Als einzige ihres Teams hatte sich Sonja Fischer gleichzeitig für die Einzelwertung Full Fashion Look angemeldet, eine Kategorie, bei der das Modell von Kopf bis Fuß und in Bewegung auf dem Laufsteg bewertet wird. Hier holte sie mit ihrem Modell, dem 15-jährigen Manuel Zänger von der Röthenbacher Geschwister-Scholl-Hauptschule, Silber. Erster wurde mit nur einem Punkt Vorsprung ein Italiener.

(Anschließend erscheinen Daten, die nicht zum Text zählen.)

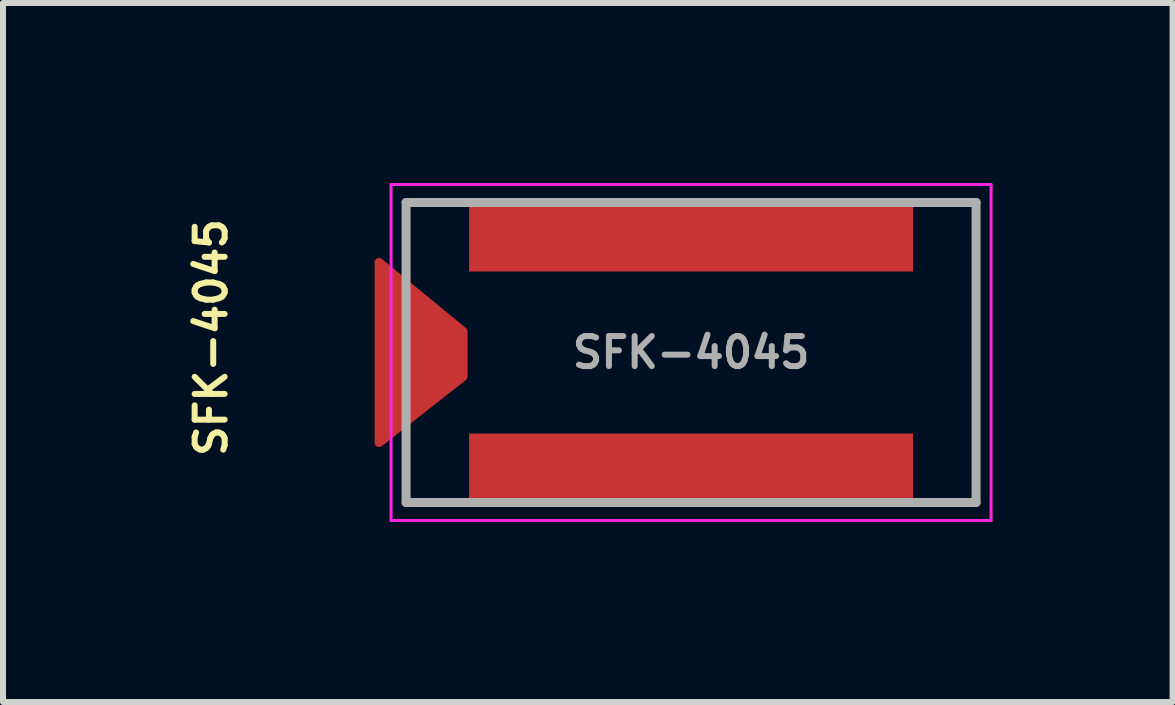
<source format=kicad_pcb>
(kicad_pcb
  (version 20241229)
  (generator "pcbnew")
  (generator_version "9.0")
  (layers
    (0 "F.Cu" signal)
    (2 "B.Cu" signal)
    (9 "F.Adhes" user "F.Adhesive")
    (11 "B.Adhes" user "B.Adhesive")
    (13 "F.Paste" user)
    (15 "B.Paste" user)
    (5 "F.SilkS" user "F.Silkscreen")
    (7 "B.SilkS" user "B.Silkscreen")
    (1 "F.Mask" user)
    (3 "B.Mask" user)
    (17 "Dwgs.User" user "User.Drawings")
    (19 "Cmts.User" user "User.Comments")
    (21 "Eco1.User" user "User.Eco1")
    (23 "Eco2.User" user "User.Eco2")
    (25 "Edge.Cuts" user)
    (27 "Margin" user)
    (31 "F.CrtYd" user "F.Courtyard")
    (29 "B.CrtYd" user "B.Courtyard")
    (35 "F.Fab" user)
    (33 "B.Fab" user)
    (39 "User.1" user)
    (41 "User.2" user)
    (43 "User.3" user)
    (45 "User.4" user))
  (footprint "SFK-4045"
    (layer "F.Cu")
    (at 8.468 2.825)
    (property "Reference" "SFK-4045" (at -8 -0.25 90) (layer "F.SilkS") (effects (font (size 0.5 0.5) (thickness 0.1))))
    (attr smd)
    (fp_poly (pts (xy -5.2 -1.25) (xy -5.2 -1.5) (xy -3.8 -0.35) (xy -3.8 0.4) (xy -5.2 1.5) (xy -5.2 0.85) (xy -5.2 -0.7)) (stroke (width 0.15) (type solid)) (fill yes) (layer "F.Cu"))
    (fp_poly (pts (xy -5.2 -1.5) (xy -3.8 -0.35) (xy -3.8 0.4) (xy -5.2 1.5)) (stroke (width 0.15) (type solid)) (fill yes) (layer "F.Mask"))
    (fp_poly (pts (xy -5.15 -0.8) (xy -5.15 -1.4) (xy -3.85 -0.35) (xy -3.85 0.35) (xy -5.15 1.4) (xy -5.15 0.75)) (stroke (width 0.15) (type solid)) (fill yes) (layer "F.Paste"))
    (fp_line (start -5 -2.8) (end -5 2.8) (stroke (width 0.05) (type solid)) (layer "F.CrtYd"))
    (fp_line (start -5 2.8) (end 5 2.8) (stroke (width 0.05) (type solid)) (layer "F.CrtYd"))
    (fp_line (start 5 -2.8) (end -5 -2.8) (stroke (width 0.05) (type solid)) (layer "F.CrtYd"))
    (fp_line (start 5 2.8) (end 5 -2.8) (stroke (width 0.05) (type solid)) (layer "F.CrtYd"))
    (fp_line (start -4.75 -2.5) (end 4.75 -2.5) (stroke (width 0.15) (type solid)) (layer "F.Fab"))
    (fp_line (start -4.75 2.5) (end -4.75 -2.5) (stroke (width 0.15) (type solid)) (layer "F.Fab"))
    (fp_line (start -4.75 2.5) (end 4.75 2.5) (stroke (width 0.15) (type solid)) (layer "F.Fab"))
    (fp_line (start 4.75 -2.5) (end 4.75 2.5) (stroke (width 0.15) (type solid)) (layer "F.Fab"))
    (fp_text user "${REFERENCE}" (at 0 0 0) (layer "F.Fab") (effects (font (size 0.5 0.5) (thickness 0.1))))
    (pad "1" smd rect (at 0 -1.95) (size 7.4 1.2) (layers "F.Cu" "F.Mask" "F.Paste"))
    (pad "2" smd rect (at -4.65 0.05) (size 1 1) (layers "F.Cu" "F.Mask" "F.Paste"))
    (pad "3" smd rect (at 0 1.95) (size 7.4 1.2) (layers "F.Cu" "F.Mask" "F.Paste")))
  (gr_rect
    (start -3 -3)
    (end 16.493 8.65)
    (stroke (width 0.1) (type default))
    (fill no)
    (layer "Edge.Cuts")))
</source>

Sie ist damit der erste deutsche Friseur überhaupt, der gleichzeitig Weltmeister im Team und Vize-Weltmeister Full Fashion wurde.

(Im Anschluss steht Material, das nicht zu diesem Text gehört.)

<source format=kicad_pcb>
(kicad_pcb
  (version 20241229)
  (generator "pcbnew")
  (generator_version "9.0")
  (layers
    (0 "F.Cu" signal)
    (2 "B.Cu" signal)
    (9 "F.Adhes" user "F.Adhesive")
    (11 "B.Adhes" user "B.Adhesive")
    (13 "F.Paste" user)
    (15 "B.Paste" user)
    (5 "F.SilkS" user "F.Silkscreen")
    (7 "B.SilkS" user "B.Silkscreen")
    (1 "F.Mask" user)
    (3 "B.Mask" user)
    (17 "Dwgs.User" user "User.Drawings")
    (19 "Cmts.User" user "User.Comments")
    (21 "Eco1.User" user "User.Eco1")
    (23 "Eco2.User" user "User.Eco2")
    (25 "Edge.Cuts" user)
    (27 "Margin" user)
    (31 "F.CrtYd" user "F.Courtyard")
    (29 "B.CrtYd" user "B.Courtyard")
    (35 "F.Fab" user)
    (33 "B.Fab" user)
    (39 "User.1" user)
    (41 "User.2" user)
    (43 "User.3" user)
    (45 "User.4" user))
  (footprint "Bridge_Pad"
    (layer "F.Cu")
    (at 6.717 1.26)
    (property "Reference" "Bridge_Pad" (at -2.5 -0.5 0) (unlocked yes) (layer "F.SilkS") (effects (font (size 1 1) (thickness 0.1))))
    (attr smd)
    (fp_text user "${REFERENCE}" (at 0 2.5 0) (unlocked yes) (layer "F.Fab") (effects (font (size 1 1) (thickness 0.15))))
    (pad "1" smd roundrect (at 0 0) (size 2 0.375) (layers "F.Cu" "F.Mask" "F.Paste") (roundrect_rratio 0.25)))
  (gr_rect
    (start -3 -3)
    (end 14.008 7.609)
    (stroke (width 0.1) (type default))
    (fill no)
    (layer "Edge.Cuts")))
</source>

Bereits im Mai 2007 hatte Sonja Fischer den höchsten Einzeltitel der Welt erreicht: Europacup-Champion of the World. An der WM, die zweijährig stattfindet, hatte sie nur deswegen noch einmal teilgenommen, weil der Nationaltrainer sie ausdrücklich darum gebeten hatte. Im Team war sie Kapitän und prägte auch maßgeblich die Frisur, die alle drei Modelle in Chigago präsentierten.

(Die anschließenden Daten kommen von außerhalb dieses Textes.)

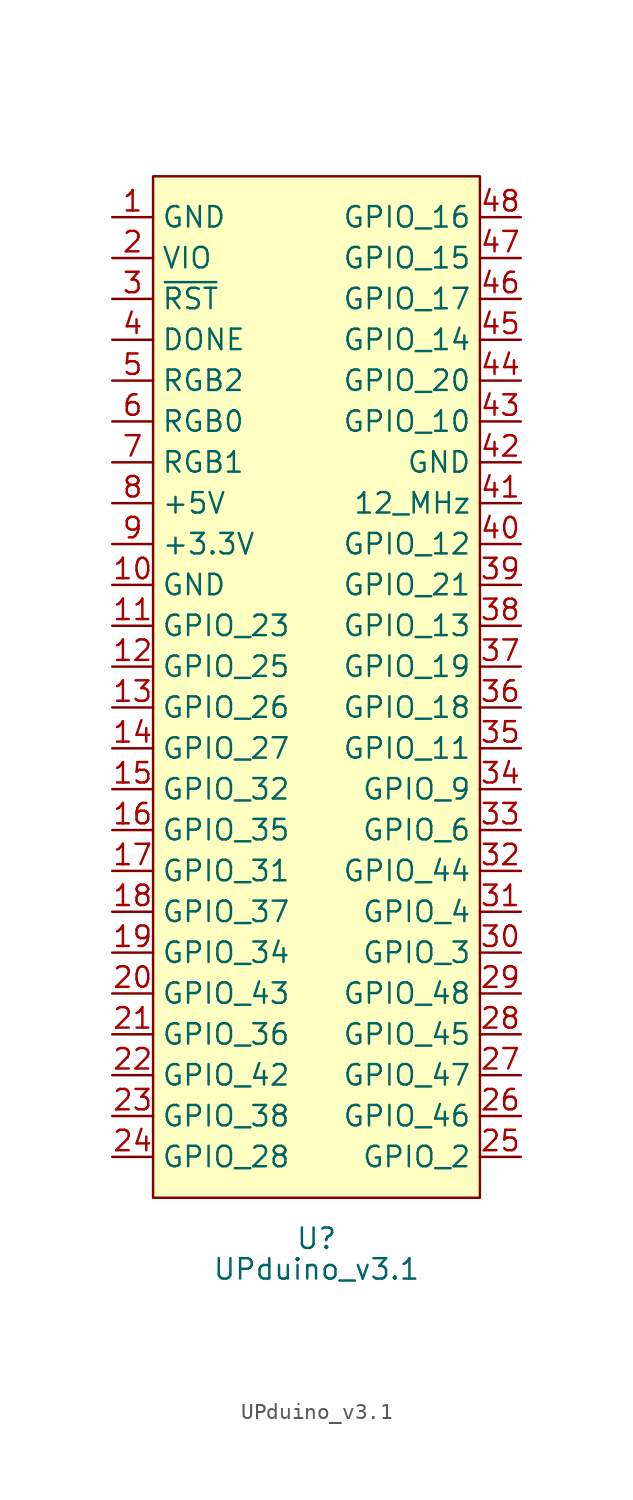
<source format=kicad_sym>
(kicad_symbol_lib
  (version 20211014)
  (generator kicad_symbol_editor)
  (symbol "UPduino_v3.1"
    (property "Reference" "U"
      (at 0 0 0)
      (effects (font (size 1.27 1.27))))
    (property "Value" "UPduino_v3.1"
      (at 0 -1.905 0)
      (effects (font (size 1.27 1.27))))
    (symbol "UPduino_v3.1_0_1"
      (rectangle (start -10.16 66.04) (end 10.16 2.54) (stroke (width 0.152) (type default) (color 0 0 0 0)) (fill (type background))))
    (symbol "UPduino_v3.1_1_1"
      (pin power_in line (at -12.7 63.5 0) (length 2.54) (name "GND" (effects (font (size 1.27 1.27)))) (number "1" (effects (font (size 1.27 1.27)))))
      (pin input line (at -12.7 40.64 0) (length 2.54) (name "GND" (effects (font (size 1.27 1.27)))) (number "10" (effects (font (size 1.27 1.27)))))
      (pin input line (at -12.7 38.1 0) (length 2.54) (name "GPIO_23" (effects (font (size 1.27 1.27)))) (number "11" (effects (font (size 1.27 1.27)))))
      (pin input line (at -12.7 35.56 0) (length 2.54) (name "GPIO_25" (effects (font (size 1.27 1.27)))) (number "12" (effects (font (size 1.27 1.27)))))
      (pin input line (at -12.7 33.02 0) (length 2.54) (name "GPIO_26" (effects (font (size 1.27 1.27)))) (number "13" (effects (font (size 1.27 1.27)))))
      (pin input line (at -12.7 30.48 0) (length 2.54) (name "GPIO_27" (effects (font (size 1.27 1.27)))) (number "14" (effects (font (size 1.27 1.27)))))
      (pin input line (at -12.7 27.94 0) (length 2.54) (name "GPIO_32" (effects (font (size 1.27 1.27)))) (number "15" (effects (font (size 1.27 1.27)))))
      (pin input line (at -12.7 25.4 0) (length 2.54) (name "GPIO_35" (effects (font (size 1.27 1.27)))) (number "16" (effects (font (size 1.27 1.27)))))
      (pin input line (at -12.7 22.86 0) (length 2.54) (name "GPIO_31" (effects (font (size 1.27 1.27)))) (number "17" (effects (font (size 1.27 1.27)))))
      (pin input line (at -12.7 20.32 0) (length 2.54) (name "GPIO_37" (effects (font (size 1.27 1.27)))) (number "18" (effects (font (size 1.27 1.27)))))
      (pin input line (at -12.7 17.78 0) (length 2.54) (name "GPIO_34" (effects (font (size 1.27 1.27)))) (number "19" (effects (font (size 1.27 1.27)))))
      (pin input line (at -12.7 60.96 0) (length 2.54) (name "VIO" (effects (font (size 1.27 1.27)))) (number "2" (effects (font (size 1.27 1.27)))))
      (pin input line (at -12.7 15.24 0) (length 2.54) (name "GPIO_43" (effects (font (size 1.27 1.27)))) (number "20" (effects (font (size 1.27 1.27)))))
      (pin input line (at -12.7 12.7 0) (length 2.54) (name "GPIO_36" (effects (font (size 1.27 1.27)))) (number "21" (effects (font (size 1.27 1.27)))))
      (pin input line (at -12.7 10.16 0) (length 2.54) (name "GPIO_42" (effects (font (size 1.27 1.27)))) (number "22" (effects (font (size 1.27 1.27)))))
      (pin input line (at -12.7 7.62 0) (length 2.54) (name "GPIO_38" (effects (font (size 1.27 1.27)))) (number "23" (effects (font (size 1.27 1.27)))))
      (pin input line (at -12.7 5.08 0) (length 2.54) (name "GPIO_28" (effects (font (size 1.27 1.27)))) (number "24" (effects (font (size 1.27 1.27)))))
      (pin input line (at 12.7 5.08 180) (length 2.54) (name "GPIO_2" (effects (font (size 1.27 1.27)))) (number "25" (effects (font (size 1.27 1.27)))))
      (pin input line (at 12.7 7.62 180) (length 2.54) (name "GPIO_46" (effects (font (size 1.27 1.27)))) (number "26" (effects (font (size 1.27 1.27)))))
      (pin input line (at 12.7 10.16 180) (length 2.54) (name "GPIO_47" (effects (font (size 1.27 1.27)))) (number "27" (effects (font (size 1.27 1.27)))))
      (pin input line (at 12.7 12.7 180) (length 2.54) (name "GPIO_45" (effects (font (size 1.27 1.27)))) (number "28" (effects (font (size 1.27 1.27)))))
      (pin input line (at 12.7 15.24 180) (length 2.54) (name "GPIO_48" (effects (font (size 1.27 1.27)))) (number "29" (effects (font (size 1.27 1.27)))))
      (pin input line (at -12.7 58.42 0) (length 2.54) (name "~{RST}" (effects (font (size 1.27 1.27)))) (number "3" (effects (font (size 1.27 1.27)))))
      (pin input line (at 12.7 17.78 180) (length 2.54) (name "GPIO_3" (effects (font (size 1.27 1.27)))) (number "30" (effects (font (size 1.27 1.27)))))
      (pin input line (at 12.7 20.32 180) (length 2.54) (name "GPIO_4" (effects (font (size 1.27 1.27)))) (number "31" (effects (font (size 1.27 1.27)))))
      (pin input line (at 12.7 22.86 180) (length 2.54) (name "GPIO_44" (effects (font (size 1.27 1.27)))) (number "32" (effects (font (size 1.27 1.27)))))
      (pin input line (at 12.7 25.4 180) (length 2.54) (name "GPIO_6" (effects (font (size 1.27 1.27)))) (number "33" (effects (font (size 1.27 1.27)))))
      (pin input line (at 12.7 27.94 180) (length 2.54) (name "GPIO_9" (effects (font (size 1.27 1.27)))) (number "34" (effects (font (size 1.27 1.27)))))
      (pin input line (at 12.7 30.48 180) (length 2.54) (name "GPIO_11" (effects (font (size 1.27 1.27)))) (number "35" (effects (font (size 1.27 1.27)))))
      (pin input line (at 12.7 33.02 180) (length 2.54) (name "GPIO_18" (effects (font (size 1.27 1.27)))) (number "36" (effects (font (size 1.27 1.27)))))
      (pin input line (at 12.7 35.56 180) (length 2.54) (name "GPIO_19" (effects (font (size 1.27 1.27)))) (number "37" (effects (font (size 1.27 1.27)))))
      (pin input line (at 12.7 38.1 180) (length 2.54) (name "GPIO_13" (effects (font (size 1.27 1.27)))) (number "38" (effects (font (size 1.27 1.27)))))
      (pin input line (at 12.7 40.64 180) (length 2.54) (name "GPIO_21" (effects (font (size 1.27 1.27)))) (number "39" (effects (font (size 1.27 1.27)))))
      (pin input line (at -12.7 55.88 0) (length 2.54) (name "DONE" (effects (font (size 1.27 1.27)))) (number "4" (effects (font (size 1.27 1.27)))))
      (pin input line (at 12.7 43.18 180) (length 2.54) (name "GPIO_12" (effects (font (size 1.27 1.27)))) (number "40" (effects (font (size 1.27 1.27)))))
      (pin input line (at 12.7 45.72 180) (length 2.54) (name "12_MHz" (effects (font (size 1.27 1.27)))) (number "41" (effects (font (size 1.27 1.27)))))
      (pin input line (at 12.7 48.26 180) (length 2.54) (name "GND" (effects (font (size 1.27 1.27)))) (number "42" (effects (font (size 1.27 1.27)))))
      (pin input line (at 12.7 50.8 180) (length 2.54) (name "GPIO_10" (effects (font (size 1.27 1.27)))) (number "43" (effects (font (size 1.27 1.27)))))
      (pin input line (at 12.7 53.34 180) (length 2.54) (name "GPIO_20" (effects (font (size 1.27 1.27)))) (number "44" (effects (font (size 1.27 1.27)))))
      (pin input line (at 12.7 55.88 180) (length 2.54) (name "GPIO_14" (effects (font (size 1.27 1.27)))) (number "45" (effects (font (size 1.27 1.27)))))
      (pin input line (at 12.7 58.42 180) (length 2.54) (name "GPIO_17" (effects (font (size 1.27 1.27)))) (number "46" (effects (font (size 1.27 1.27)))))
      (pin input line (at 12.7 60.96 180) (length 2.54) (name "GPIO_15" (effects (font (size 1.27 1.27)))) (number "47" (effects (font (size 1.27 1.27)))))
      (pin input line (at 12.7 63.5 180) (length 2.54) (name "GPIO_16" (effects (font (size 1.27 1.27)))) (number "48" (effects (font (size 1.27 1.27)))))
      (pin input line (at -12.7 53.34 0) (length 2.54) (name "RGB2" (effects (font (size 1.27 1.27)))) (number "5" (effects (font (size 1.27 1.27)))))
      (pin input line (at -12.7 50.8 0) (length 2.54) (name "RGB0" (effects (font (size 1.27 1.27)))) (number "6" (effects (font (size 1.27 1.27)))))
      (pin input line (at -12.7 48.26 0) (length 2.54) (name "RGB1" (effects (font (size 1.27 1.27)))) (number "7" (effects (font (size 1.27 1.27)))))
      (pin input line (at -12.7 45.72 0) (length 2.54) (name "+5V" (effects (font (size 1.27 1.27)))) (number "8" (effects (font (size 1.27 1.27)))))
      (pin input line (at -12.7 43.18 0) (length 2.54) (name "+3.3V" (effects (font (size 1.27 1.27)))) (number "9" (effects (font (size 1.27 1.27))))))))
</source>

So ganz kann sie ihr Glück noch gar nicht fassen, denn die Anstrengungen der letzten beiden Wochen stecken ihr in den Knochen: vier Tage hartes Abschluss-Training im Wella-Studio in Darmstadt, der neunstündige Flug an den Michigan-See, weiteres Trainieren und Nachfärben im Hotel, schlaflos-aufgeregte Nächte vor den Wettbewerben. Hinzu kam: Am Abend vor dem Abflug hatte sie sich bei ihrem letzten Kunden so böse in den Finger geschnitten, dass der Leinburger Arzt Dr. Gossler sie noch auf die Schnelle nähen musste. Mit einem verbundenen Finger und einer Packung Schmerztabletten war sie ins Flugzeug gestiegen.
„Ich hatte Herzflattern und war einfach nur erleichtert“, beschreibt Sonja Fischer, eben von Chicago zurückgekehrt, ihr Gefühl, als bei der Siegerehrung der Moderator ganz zum Schluss „The new World-Champion is Germany“ brüllte. „Wir im Team haben uns dann nur starr angeschaut. Wir waren unter Schock und gleichzeitig voller Freude.“ Fremde Menschen klopften ihr auf die Schultern, erzählt sie, und sagten, es sei unglaublich, dass man mit einem verletzten Finger so arbeiten könne. „Es war aber auch wirklich die Hölle.“ Fünf Tage war sie in Chicago, viel gesehen hat sie nicht von der Stadt. „Einmal im Hard Rock Café Hamburger essen und Cocktail trinken, und kurz vor dem Rückflug auf dem Sears-Tower.“
Immerhin hatte sie von ihrem Hotelzimmer aus einen Blick auf das Wolkenkratzermeer und den Michigan-See, schmunzelt Sonja Fischer, die unmittelbar nach der Landung in Nürnberg ihre Arbeit im Salon wieder aufnahm. Dort geben sich mittlerweile die Gratulanten die Klinke in die Hand: Viele langjährige Stammkunden freuen sich mit „ihrer“ Star-Friseurin und bringen Blumen vorbei.
Bürgermeister Joachim Lang und Landrat Helmut Reich hatten gestern ebenfalls einen Strauß im Gepäck. „Sie machen unsere Region und diese Gemeinde bekannt“, bedankten sich die beiden bei Sonja Fischer. Denn: „Einen Weltmeister hatten wir noch nie in Diepersdorf“, wie Lang es formulierte.